After last year’s Auburn Cord Duesenberg Festival, Executive Director Amber Jackson took a day or two off to rest, then went right back to work. After all, welcoming tens of thousands of people to a town that normally boasts a population of just over 13,000 isn’t an easy feat – so the preparation for this year started right away.
“I look forward to building it. I think anytime you can create something out of nothing, it’s inspiring. It keeps you motivated and it’s a lot of fun, so my favorite part of the year is creating new events and new ideas and then finding people to support that,” Jackson says.
Festival-goers are often drawn in by the tradition and the history of events like the Hoosier Tour and the Parade of Classics but look forward each year to the new elements that add excitement and variety.
One of those ideas was inviting Rob Wolfe from the History Channel’s American Pickers to the festival. On the hit show, Wolfe and his partners explore homes and barns, looking for collectibles and antiques to resell. While Wolfe was recently in Auburn to pick through someone’s private collection, Jackson approached him about coming back for the annual Labor Day weekend event. She didn’t want to simply host a meet and greet, though. She wanted to create an experience – and her friends over at Windows, Doors & More were happy to partner.
“I suggested to Robbie, we could gather some community people so they can see what that hobby looks like,” Jackson says. “That’s how you take the normal idea of, ‘let’s have somebody come to our event’ and build it into an interaction where people go, ‘You know what? That was really interesting.’”
The live picking will take place at 4 p.m. on Saturday, Aug. 31 at James Plaza in Auburn.
Also new this year is an event called Ticket to Ride. “This is an idea we built with Joyce Hefty at State Farm Insurance where we’re going to invite some people who have really great cars, probably about 15 to 20, to be downtown and give people rides from 4 to 6 p.m. on Saturday before the music starts.
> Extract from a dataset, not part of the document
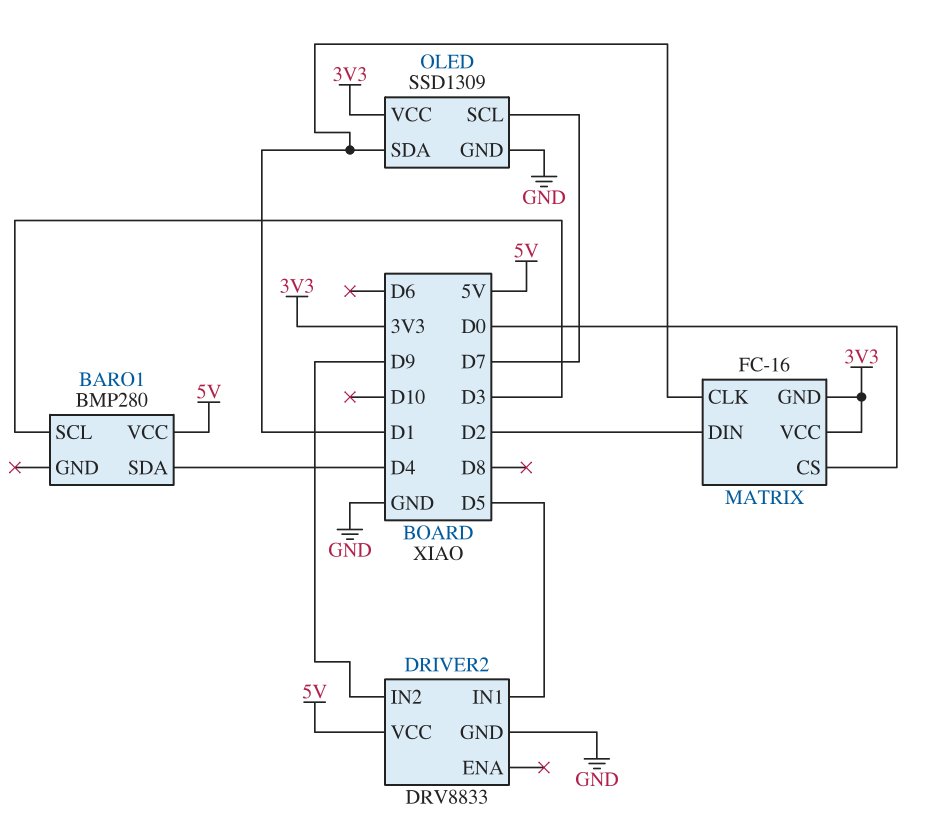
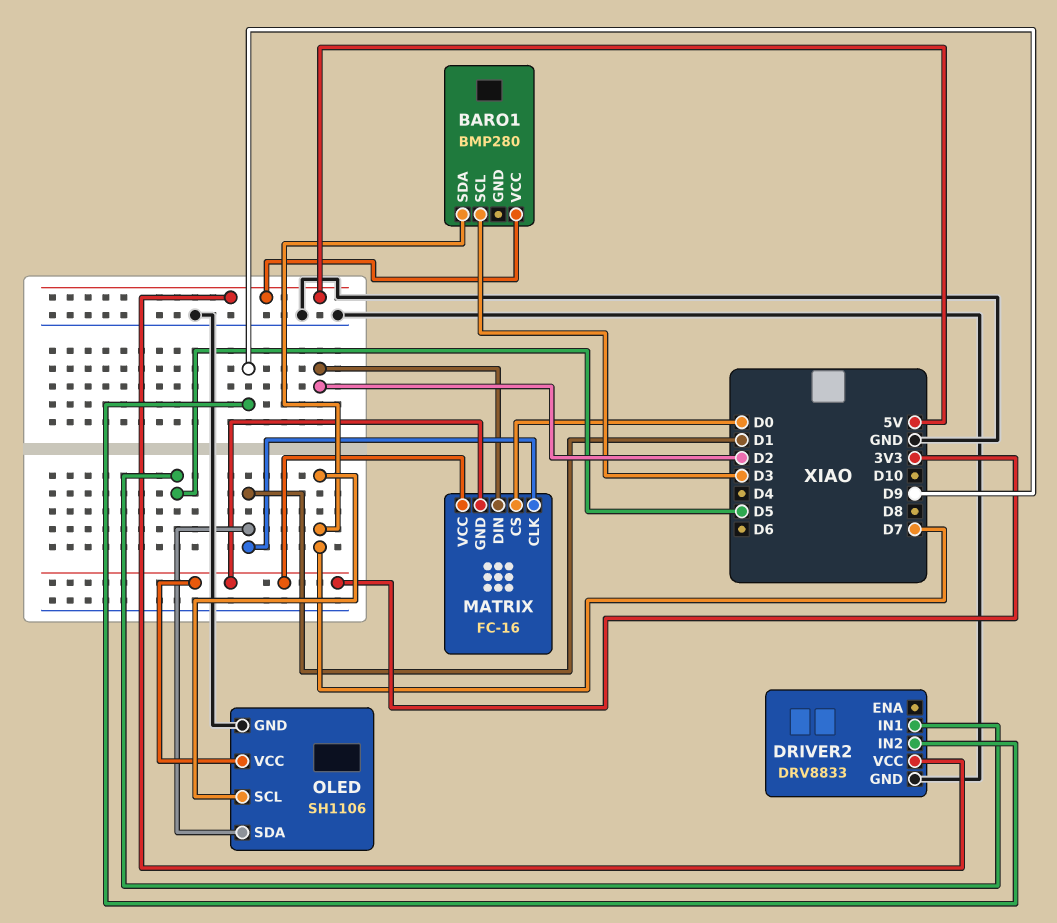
BARO1 pin SDA: D4 -> D7
OLED: SSD1309 -> SH1106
They can get pre-registered tickets at Joyce Hefty’s office starting in August,” Jackson explains. “Often there’s such a disconnect with car owners and the community and there’s this level of, ‘I’ll never own a car like that.’ What we’re really trying to do is keep reinforcing this car culture and get people in these cars and continue to get younger generations to fall in love with them all over again.”
Of course, there are traditional favorite events like the Cruise-In, which starts at 10 a.m. on Friday, Aug. 30. Some 700 cars – ranging from ACD classics to hot rods to imports and everything in between – will be on display on the Courthouse Square. Then there’s the Parade of Classics, which is what started it all 63 years ago.
“This is the year of the Model J Duesenberg, the 90th anniversary, so we should have some amazing – I would say some phenomenal – Model Js coming into town for this,” Jackson says. “When you think of classic cars, Duesenbergs are that top tier.”
The parade starts at 1 p.m. Saturday and ends at the Courthouse Square, where the best of the best will be judged. Exotic and luxury cars like Ferraris, Lamborghinis and McLarens will come after the classics for the Fast & Fabulous display at 5 p.m. Saturday wraps up with a spectacular concert.
“I went down to Nashville and saw probably 20 different bands and hand-picked some that I thought would be really great for Auburn,” says Jackson. “We chose Matte Gray band because the musicality of these guys is phenomenal. They can play a little bit of everything, but expect to hear all your favorite country songs. If you know how to line dance, bring that, too, because they’re playing all the favorites.”
While cars are obviously the main attraction, Jackson points out that even people who aren’t into cars can be part of the fun. On the Wednesday before the festival, the second annual Dancing with the DeKalb Stars event will take place at Country Heritage Winery.
“The difference this year is that every person who chooses to dance will get to pick a nonprofit that they dance for as long as it serves DeKalb County,” Jackson says. “This is just one more opportunity that we’ve taken to create something that not only gives back to the community but gets community members involved. Perhaps they’re not car people but they are community people. You can be a very big part of this festival without ever owning or loving cars.”